Extrait étudié.
________________

L’un de nos objectifs est de faire le contraire de tout cela. Tout d’abord, il ne s’agit pas d’un livre sur les « impressions journalistiques », où l’on va et vient dans des emplois de merde, se contentant de décrire et de se plaindre des « terribles » conditions de travail. Nous intervenons dans la lutte des classes. Cela ne signifie pas que nous devons aller dire à nos collègues de travail ce qu’ils doivent faire. Comme tout le monde, nous passons du temps à trouver nos repères et à comprendre ce qui est. Nous apprenons les uns des autres, mais nous n’hésitons pas à apporter notre soutien là où nous le pouvons pour enraciner une plus grande conscience de soi, de la confiance en soi et de l’action collective. Ce livre tente de documenter cet effort. Une organisation révolutionnaire doit exister et agir au sein de la classe, et non à sa place, ou en tant qu’outsider. Le programme n’existe pas sur le papier.
Deuxièmement, nous mettons en lumière ce que les travailleurs font eux-mêmes, ce que nous avons essayé de faire avec nos collègues, ce qui a marché, ce qui n’a pas marché et pourquoi. Ce n’est qu’en basant notre politique sur des expériences directes comme celle-ci, où nous nous enracinons dans les zones de la classe ouvrière, plutôt que de simplement frapper à leur porte au moment des élections, que nous pouvons construire un véritable contre-pouvoir populaire – un contre-pouvoir qui implique réellement les travailleurs ! Ce n’est certainement pas aussi glamour qu’un parti corbyniste jeune et branché [5]. C’est un travail difficile, avec des levers à l’aube et une activité monotone. Mais c’est un soulagement de ne pas avoir à prétendre que vous aimez votre travail. Et c’est un réel plaisir de faire la connaissance de personnes dont beaucoup, à gauche, n’ont qu’une approche littéraire.

Nous publions ce livre à un moment où de nombreux membres de la gauche pansent leurs plaies, découragés par l’occasion manquée de mettre en œuvre un programme socialiste par l’intermédiaire du parti travailliste. Les appels à une « période d’autoréflexion » sur la façon de « renouer avec les électeurs de la classe ouvrière » ont été cependant largement relégués à l’arrière plan, alors que début 2020 les commentateurs et les groupes de gauche sont maintenant obsédés par la course à la direction du parti travailliste. Nous ne savons pas exactement quand les « votes » et les « élections » sont devenus le seul aliment pour le débat d’extrême gauche, bien que le Brexit ait certainement donné à la « démocratie » parlementaire l’équivalent d’un choc de défibrillateur.

________________

Enregistrements présentés.
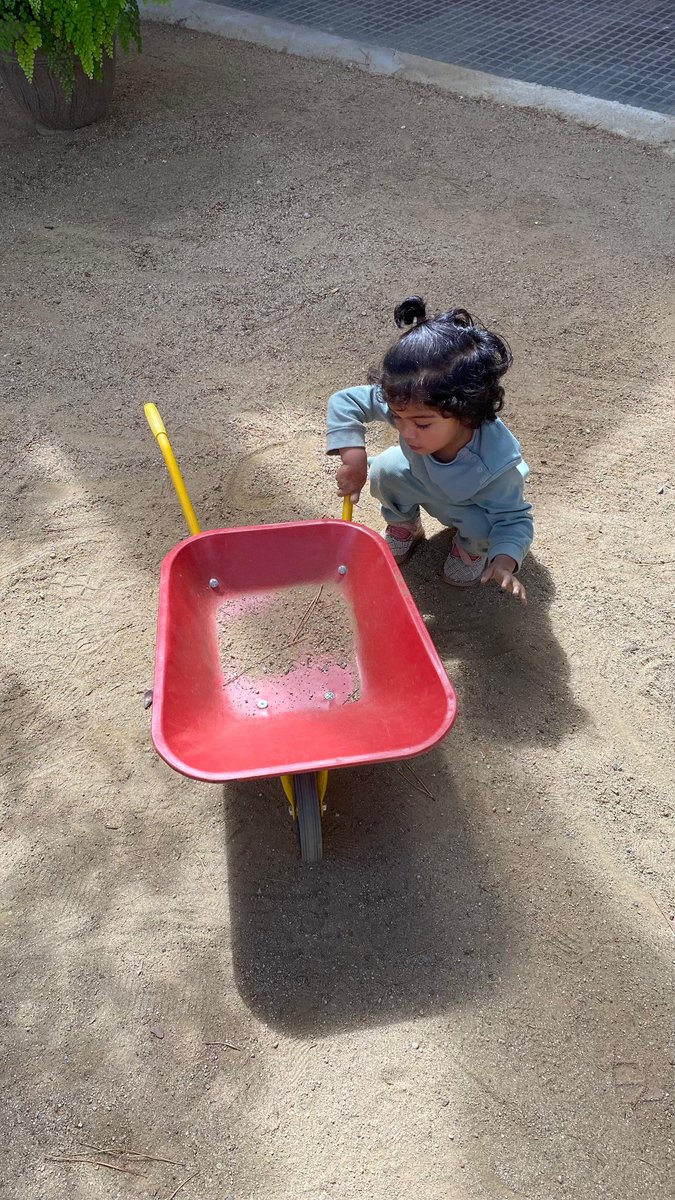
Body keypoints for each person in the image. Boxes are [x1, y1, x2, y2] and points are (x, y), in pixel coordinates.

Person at [326, 297, 533, 604]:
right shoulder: (413, 399)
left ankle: (470, 549)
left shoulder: (495, 465)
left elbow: (514, 519)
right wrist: (353, 454)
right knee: (385, 470)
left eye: (422, 425)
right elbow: (346, 402)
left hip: (468, 504)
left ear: (466, 412)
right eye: (398, 417)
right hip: (419, 476)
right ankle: (404, 526)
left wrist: (505, 560)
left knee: (484, 527)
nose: (406, 431)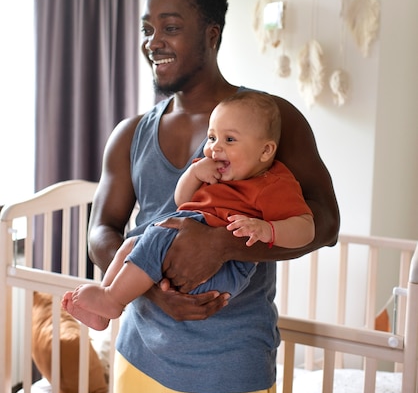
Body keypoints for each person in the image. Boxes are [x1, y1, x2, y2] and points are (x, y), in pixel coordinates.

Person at [87, 0, 340, 393]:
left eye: (171, 27)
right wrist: (153, 291)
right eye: (148, 28)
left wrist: (224, 244)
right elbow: (103, 229)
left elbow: (324, 224)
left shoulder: (271, 121)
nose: (153, 41)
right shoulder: (131, 133)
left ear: (211, 34)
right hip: (139, 358)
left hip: (228, 366)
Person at [62, 91, 314, 331]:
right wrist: (193, 174)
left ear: (266, 151)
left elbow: (306, 228)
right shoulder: (213, 171)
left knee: (154, 238)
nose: (215, 147)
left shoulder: (273, 184)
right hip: (182, 238)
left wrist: (268, 230)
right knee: (131, 244)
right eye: (212, 137)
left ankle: (113, 300)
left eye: (229, 139)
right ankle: (104, 308)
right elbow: (182, 201)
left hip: (226, 270)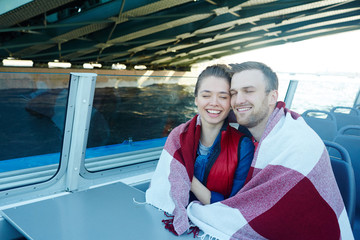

________________

Liste des activités.
a) Les affirmations suivantes concordent-elles avec l'extrait ? Pour chacune, répondez par oui ou par non et citez les mots de l'extrait qui tranchent.
(i) Les auteurs estiment devoir dire à leurs collègues de travail ce qu'ils doivent faire.
(ii) Pour les auteurs, une organisation révolutionnaire doit agir au sein de la classe.
(iii) Début 2020, les commentateurs et les groupes de gauche sont obsédés par la course à la direction du parti travailliste.
b) Recopiez le passage de l'extrait qui va de « Deuxièmement, nous mettons » jusqu'à « qu’une approche littéraire. » inclus.

Réponses attendues.
a)
(i) Non : « Cela ne signifie pas que nous devons aller dire à nos collègues de travail ce qu’ils doivent faire. »
(ii) Oui : « Une organisation révolutionnaire doit exister et agir au sein de la classe, et non à sa place, ou en tant qu’outsider. »
(iii) Oui : « début 2020 les commentateurs et les groupes de gauche sont maintenant obsédés par la course à la direction du parti travailliste »

b)
Deuxièmement, nous mettons en lumière ce que les travailleurs font eux-mêmes, ce que nous avons essayé de faire avec nos collègues, ce qui a marché, ce qui n’a pas marché et pourquoi. Ce n’est qu’en basant notre politique sur des expériences directes comme celle-ci, où nous nous enracinons dans les zones de la classe ouvrière, plutôt que de simplement frapper à leur porte au moment des élections, que nous pouvons construire un véritable contre-pouvoir populaire – un contre-pouvoir qui implique réellement les travailleurs ! Ce n’est certainement pas aussi glamour qu’un parti corbyniste jeune et branché [5]. C’est un travail difficile, avec des levers à l’aube et une activité monotone. Mais c’est un soulagement de ne pas avoir à prétendre que vous aimez votre travail. Et c’est un réel plaisir de faire la connaissance de personnes dont beaucoup, à gauche, n’ont qu’une approche littéraire.